#### Input data:
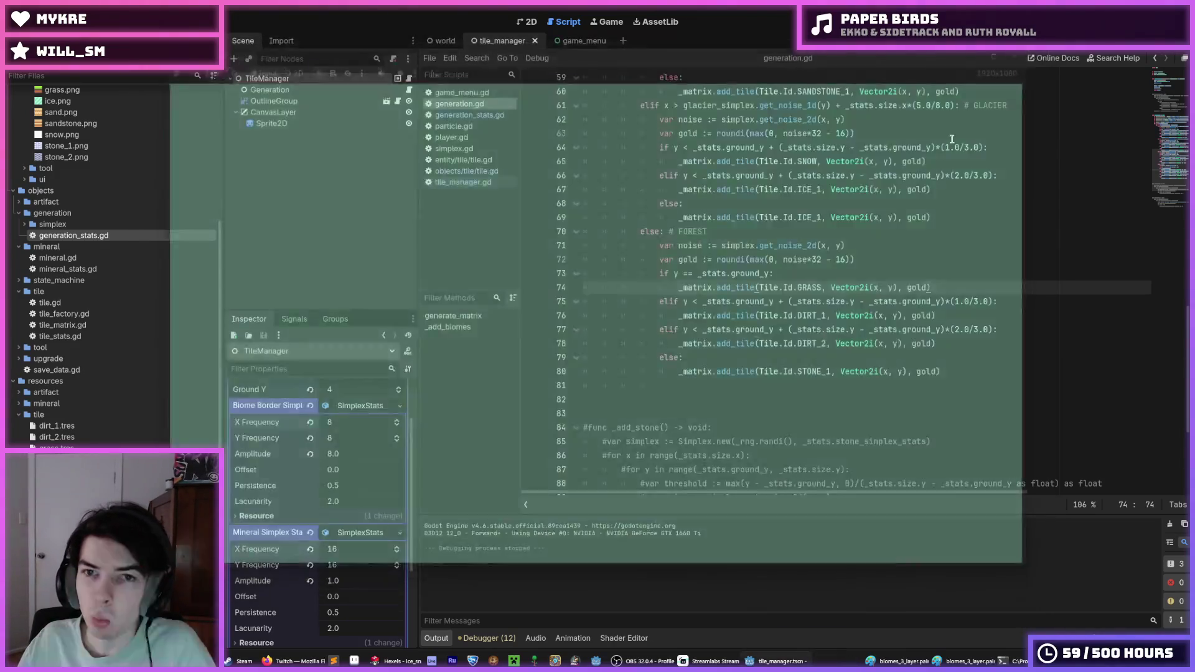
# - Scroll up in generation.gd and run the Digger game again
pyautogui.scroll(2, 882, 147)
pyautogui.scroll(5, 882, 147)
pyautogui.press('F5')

#### The problem:
Please go through the data above and copy each line that has the word "pyautogui".

#### Output for this task:
pyautogui.scroll(2, 882, 147)
pyautogui.scroll(5, 882, 147)
pyautogui.press('F5')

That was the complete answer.